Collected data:
*** Block opens ***

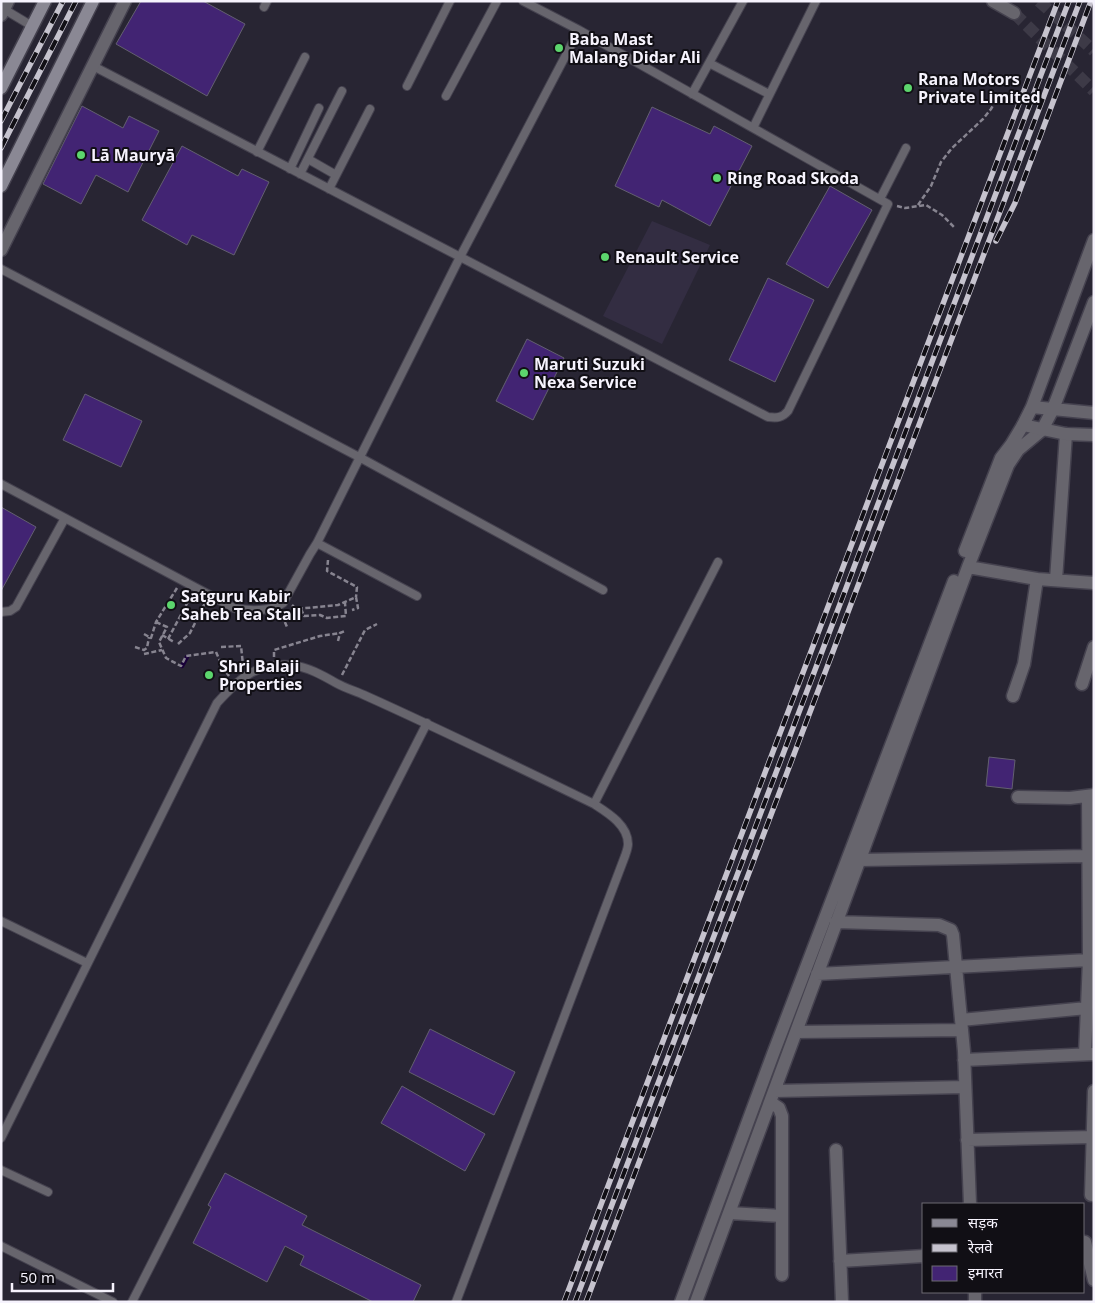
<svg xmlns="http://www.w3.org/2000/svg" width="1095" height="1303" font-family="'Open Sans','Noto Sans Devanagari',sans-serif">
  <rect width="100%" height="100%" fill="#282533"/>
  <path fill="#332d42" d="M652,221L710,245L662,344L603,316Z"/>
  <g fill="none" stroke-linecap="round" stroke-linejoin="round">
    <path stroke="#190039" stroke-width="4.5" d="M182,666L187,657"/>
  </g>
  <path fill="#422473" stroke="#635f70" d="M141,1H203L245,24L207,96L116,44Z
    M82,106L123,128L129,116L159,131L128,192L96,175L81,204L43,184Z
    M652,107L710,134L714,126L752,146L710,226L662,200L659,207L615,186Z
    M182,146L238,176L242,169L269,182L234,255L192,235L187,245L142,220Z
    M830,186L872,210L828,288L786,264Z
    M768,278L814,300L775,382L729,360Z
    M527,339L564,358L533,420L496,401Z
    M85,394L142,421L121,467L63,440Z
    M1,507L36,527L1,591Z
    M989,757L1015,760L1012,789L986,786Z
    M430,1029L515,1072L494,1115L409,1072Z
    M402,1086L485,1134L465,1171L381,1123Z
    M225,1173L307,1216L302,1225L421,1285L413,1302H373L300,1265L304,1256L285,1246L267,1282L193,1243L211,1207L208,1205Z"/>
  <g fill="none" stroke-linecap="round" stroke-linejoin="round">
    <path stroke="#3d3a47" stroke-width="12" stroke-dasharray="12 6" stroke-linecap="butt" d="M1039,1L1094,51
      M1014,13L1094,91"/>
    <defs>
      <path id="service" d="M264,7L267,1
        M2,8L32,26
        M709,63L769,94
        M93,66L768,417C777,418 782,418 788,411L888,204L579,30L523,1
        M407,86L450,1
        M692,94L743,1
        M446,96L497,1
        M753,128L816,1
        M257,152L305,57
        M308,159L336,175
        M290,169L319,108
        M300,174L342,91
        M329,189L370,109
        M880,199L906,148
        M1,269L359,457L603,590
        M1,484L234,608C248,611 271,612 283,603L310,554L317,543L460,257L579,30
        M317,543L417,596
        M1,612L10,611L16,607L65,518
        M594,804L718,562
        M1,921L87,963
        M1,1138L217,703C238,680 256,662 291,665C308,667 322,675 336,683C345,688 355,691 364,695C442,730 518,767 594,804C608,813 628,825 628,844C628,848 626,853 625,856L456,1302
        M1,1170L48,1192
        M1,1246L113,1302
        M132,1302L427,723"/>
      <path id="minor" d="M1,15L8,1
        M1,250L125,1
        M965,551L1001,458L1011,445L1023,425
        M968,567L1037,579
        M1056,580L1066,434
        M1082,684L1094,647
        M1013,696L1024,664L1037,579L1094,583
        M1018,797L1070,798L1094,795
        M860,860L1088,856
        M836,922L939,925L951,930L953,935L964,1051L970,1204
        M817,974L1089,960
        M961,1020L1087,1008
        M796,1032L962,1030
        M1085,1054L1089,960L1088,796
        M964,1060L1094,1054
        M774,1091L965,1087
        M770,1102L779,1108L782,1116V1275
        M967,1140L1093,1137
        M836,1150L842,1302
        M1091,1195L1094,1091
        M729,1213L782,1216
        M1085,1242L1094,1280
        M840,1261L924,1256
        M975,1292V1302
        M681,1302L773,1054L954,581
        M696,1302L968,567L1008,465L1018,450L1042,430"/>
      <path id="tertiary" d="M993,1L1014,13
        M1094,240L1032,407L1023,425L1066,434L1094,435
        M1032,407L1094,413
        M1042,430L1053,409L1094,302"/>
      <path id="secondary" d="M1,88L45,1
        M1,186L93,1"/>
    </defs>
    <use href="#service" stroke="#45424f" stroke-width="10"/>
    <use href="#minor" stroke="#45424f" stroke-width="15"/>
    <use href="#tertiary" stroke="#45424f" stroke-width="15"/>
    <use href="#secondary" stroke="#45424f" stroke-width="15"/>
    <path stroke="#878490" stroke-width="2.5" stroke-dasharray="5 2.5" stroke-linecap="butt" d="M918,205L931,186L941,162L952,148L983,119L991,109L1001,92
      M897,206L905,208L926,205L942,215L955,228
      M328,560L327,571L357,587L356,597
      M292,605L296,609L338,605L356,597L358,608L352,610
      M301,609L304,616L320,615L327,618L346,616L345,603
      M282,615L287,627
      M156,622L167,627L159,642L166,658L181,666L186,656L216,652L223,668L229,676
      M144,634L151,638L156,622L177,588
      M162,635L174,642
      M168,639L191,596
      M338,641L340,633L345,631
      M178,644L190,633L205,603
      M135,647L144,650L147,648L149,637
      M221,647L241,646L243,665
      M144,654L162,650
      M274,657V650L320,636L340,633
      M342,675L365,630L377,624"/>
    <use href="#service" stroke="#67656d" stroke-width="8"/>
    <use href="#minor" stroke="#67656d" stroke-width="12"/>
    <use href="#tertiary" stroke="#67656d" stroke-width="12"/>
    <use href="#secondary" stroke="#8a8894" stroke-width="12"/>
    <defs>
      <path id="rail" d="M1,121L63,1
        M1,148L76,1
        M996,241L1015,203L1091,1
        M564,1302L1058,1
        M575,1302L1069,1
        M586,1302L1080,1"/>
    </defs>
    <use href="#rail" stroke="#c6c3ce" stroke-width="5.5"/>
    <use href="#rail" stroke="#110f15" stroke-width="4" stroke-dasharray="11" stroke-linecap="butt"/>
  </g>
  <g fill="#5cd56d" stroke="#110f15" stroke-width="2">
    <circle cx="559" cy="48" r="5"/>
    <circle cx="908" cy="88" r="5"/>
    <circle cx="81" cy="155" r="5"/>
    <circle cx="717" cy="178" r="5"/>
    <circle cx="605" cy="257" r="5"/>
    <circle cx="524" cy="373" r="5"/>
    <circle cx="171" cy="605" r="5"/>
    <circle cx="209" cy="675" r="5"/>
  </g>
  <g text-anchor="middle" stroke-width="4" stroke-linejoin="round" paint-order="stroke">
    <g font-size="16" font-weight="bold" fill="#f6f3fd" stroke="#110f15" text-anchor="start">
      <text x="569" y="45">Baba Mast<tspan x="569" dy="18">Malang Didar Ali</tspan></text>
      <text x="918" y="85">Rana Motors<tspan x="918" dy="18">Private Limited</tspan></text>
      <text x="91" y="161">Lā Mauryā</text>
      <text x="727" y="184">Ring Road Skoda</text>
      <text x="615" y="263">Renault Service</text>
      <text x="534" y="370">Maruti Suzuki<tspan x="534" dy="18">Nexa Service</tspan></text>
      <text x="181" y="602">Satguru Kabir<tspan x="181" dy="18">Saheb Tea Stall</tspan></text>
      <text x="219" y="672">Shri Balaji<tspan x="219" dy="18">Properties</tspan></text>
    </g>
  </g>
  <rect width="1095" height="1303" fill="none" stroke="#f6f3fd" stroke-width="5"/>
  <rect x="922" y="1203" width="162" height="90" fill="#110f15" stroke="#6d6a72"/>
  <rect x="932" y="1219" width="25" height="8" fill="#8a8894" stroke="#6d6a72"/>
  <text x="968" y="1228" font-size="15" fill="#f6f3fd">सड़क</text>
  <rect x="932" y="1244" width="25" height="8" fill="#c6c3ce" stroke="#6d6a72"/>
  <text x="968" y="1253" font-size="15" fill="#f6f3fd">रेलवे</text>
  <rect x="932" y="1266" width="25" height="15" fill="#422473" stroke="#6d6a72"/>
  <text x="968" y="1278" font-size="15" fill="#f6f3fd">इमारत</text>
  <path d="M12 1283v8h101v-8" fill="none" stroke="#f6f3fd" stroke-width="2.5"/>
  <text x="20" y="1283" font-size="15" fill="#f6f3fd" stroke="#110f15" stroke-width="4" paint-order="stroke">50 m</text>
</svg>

*** Block closes ***
*** Block opens ***

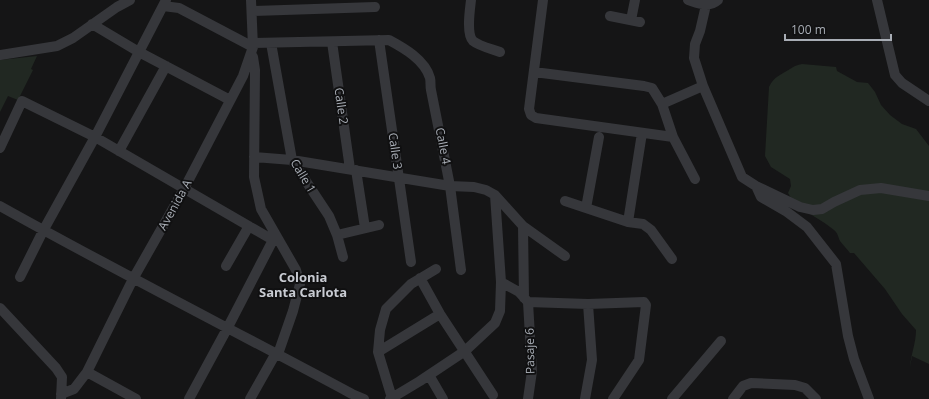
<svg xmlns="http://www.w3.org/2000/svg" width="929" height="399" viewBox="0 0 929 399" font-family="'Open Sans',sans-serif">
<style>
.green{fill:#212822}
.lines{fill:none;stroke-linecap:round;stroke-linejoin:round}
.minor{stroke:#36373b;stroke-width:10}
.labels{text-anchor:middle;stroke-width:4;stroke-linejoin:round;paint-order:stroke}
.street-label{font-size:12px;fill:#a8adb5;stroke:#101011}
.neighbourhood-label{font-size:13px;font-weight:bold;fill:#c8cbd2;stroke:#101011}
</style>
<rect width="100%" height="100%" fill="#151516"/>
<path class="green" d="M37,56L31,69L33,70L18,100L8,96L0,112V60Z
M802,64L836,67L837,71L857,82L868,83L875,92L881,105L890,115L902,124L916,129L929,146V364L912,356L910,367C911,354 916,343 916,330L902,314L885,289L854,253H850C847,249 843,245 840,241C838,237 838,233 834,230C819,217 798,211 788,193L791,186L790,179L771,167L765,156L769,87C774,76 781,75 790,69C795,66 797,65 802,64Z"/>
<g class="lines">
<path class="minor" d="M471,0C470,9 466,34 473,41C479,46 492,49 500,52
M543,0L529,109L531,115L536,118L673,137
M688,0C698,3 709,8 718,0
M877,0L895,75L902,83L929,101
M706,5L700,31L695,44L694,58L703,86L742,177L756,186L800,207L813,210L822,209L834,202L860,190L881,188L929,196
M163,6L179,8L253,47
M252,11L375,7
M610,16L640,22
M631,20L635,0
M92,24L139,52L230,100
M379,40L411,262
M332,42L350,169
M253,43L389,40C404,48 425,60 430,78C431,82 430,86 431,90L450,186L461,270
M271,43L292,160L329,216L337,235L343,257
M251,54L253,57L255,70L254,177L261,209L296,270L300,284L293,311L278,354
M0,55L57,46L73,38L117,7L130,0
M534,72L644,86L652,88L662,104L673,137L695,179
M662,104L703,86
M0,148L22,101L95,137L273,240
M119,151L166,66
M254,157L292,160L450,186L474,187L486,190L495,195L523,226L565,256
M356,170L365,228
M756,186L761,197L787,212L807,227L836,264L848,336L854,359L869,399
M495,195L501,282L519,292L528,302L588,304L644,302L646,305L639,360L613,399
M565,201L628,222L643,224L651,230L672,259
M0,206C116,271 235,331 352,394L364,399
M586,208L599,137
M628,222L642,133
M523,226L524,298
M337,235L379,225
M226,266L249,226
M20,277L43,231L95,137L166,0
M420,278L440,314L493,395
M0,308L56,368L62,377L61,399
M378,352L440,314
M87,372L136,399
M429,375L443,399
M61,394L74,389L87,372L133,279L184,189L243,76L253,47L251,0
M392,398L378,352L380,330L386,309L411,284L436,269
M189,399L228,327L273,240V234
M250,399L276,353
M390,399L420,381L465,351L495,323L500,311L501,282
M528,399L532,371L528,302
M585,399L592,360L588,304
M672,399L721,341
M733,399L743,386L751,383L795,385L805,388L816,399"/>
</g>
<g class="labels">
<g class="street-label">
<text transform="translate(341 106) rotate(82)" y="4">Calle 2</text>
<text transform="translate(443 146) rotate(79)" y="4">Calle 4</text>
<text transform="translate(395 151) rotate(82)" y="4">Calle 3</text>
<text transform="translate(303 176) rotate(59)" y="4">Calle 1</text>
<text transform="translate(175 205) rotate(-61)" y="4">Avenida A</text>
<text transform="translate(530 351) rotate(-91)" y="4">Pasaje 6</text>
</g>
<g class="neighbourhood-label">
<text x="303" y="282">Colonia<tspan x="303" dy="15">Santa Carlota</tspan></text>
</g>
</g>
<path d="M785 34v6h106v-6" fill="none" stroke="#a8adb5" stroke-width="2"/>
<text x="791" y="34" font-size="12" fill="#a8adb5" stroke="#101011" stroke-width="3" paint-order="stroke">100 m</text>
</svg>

*** Block closes ***

WHAT YOU WILL DO: Reproduce the entries above exactly, but only the lines between the line holding "M989,757L1015,760L1012,789L986,786Z" and the line holding "M594,804L718,562", inclusive.

FINAL ANSWER:
    M989,757L1015,760L1012,789L986,786Z
    M430,1029L515,1072L494,1115L409,1072Z
    M402,1086L485,1134L465,1171L381,1123Z
    M225,1173L307,1216L302,1225L421,1285L413,1302H373L300,1265L304,1256L285,1246L267,1282L193,1243L211,1207L208,1205Z"/>
  <g fill="none" stroke-linecap="round" stroke-linejoin="round">
    <path stroke="#3d3a47" stroke-width="12" stroke-dasharray="12 6" stroke-linecap="butt" d="M1039,1L1094,51
      M1014,13L1094,91"/>
    <defs>
      <path id="service" d="M264,7L267,1
        M2,8L32,26
        M709,63L769,94
        M93,66L768,417C777,418 782,418 788,411L888,204L579,30L523,1
        M407,86L450,1
        M692,94L743,1
        M446,96L497,1
        M753,128L816,1
        M257,152L305,57
        M308,159L336,175
        M290,169L319,108
        M300,174L342,91
        M329,189L370,109
        M880,199L906,148
        M1,269L359,457L603,590
        M1,484L234,608C248,611 271,612 283,603L310,554L317,543L460,257L579,30
        M317,543L417,596
        M1,612L10,611L16,607L65,518
        M594,804L718,562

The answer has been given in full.